Would you reproduce exactly the lines below from the one holding "TASK-29, estimate: M -> XL" through the one holding "NORT-845, status: Planned -> Testing", inclusive, and no others?

Change listing data |

_ _ _ _

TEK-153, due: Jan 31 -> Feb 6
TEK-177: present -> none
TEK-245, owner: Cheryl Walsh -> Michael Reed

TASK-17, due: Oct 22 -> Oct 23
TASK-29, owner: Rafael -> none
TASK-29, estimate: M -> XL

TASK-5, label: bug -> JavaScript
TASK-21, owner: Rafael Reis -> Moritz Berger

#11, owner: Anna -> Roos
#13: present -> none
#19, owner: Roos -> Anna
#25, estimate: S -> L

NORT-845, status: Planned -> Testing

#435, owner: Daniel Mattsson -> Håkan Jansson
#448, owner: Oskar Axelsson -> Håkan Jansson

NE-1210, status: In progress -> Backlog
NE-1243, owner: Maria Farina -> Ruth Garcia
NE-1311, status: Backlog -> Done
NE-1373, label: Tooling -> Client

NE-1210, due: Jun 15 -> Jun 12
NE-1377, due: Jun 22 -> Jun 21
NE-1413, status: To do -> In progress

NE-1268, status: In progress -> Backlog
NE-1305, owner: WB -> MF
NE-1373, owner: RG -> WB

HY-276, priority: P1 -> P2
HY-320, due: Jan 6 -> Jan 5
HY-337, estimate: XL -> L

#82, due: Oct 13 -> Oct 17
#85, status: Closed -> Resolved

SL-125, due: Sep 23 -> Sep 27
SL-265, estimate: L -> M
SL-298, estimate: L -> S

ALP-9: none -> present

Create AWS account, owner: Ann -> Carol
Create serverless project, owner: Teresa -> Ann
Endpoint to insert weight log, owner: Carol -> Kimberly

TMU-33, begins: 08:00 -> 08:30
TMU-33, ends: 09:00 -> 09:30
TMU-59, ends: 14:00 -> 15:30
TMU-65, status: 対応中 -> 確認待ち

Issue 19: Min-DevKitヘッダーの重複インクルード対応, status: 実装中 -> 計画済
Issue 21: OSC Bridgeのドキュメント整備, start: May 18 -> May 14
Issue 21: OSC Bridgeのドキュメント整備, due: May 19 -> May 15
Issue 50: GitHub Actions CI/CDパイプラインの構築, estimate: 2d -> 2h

_ _ _ _

RESPONSE |
TASK-29, estimate: M -> XL

TASK-5, label: bug -> JavaScript
TASK-21, owner: Rafael Reis -> Moritz Berger

#11, owner: Anna -> Roos
#13: present -> none
#19, owner: Roos -> Anna
#25, estimate: S -> L

NORT-845, status: Planned -> Testing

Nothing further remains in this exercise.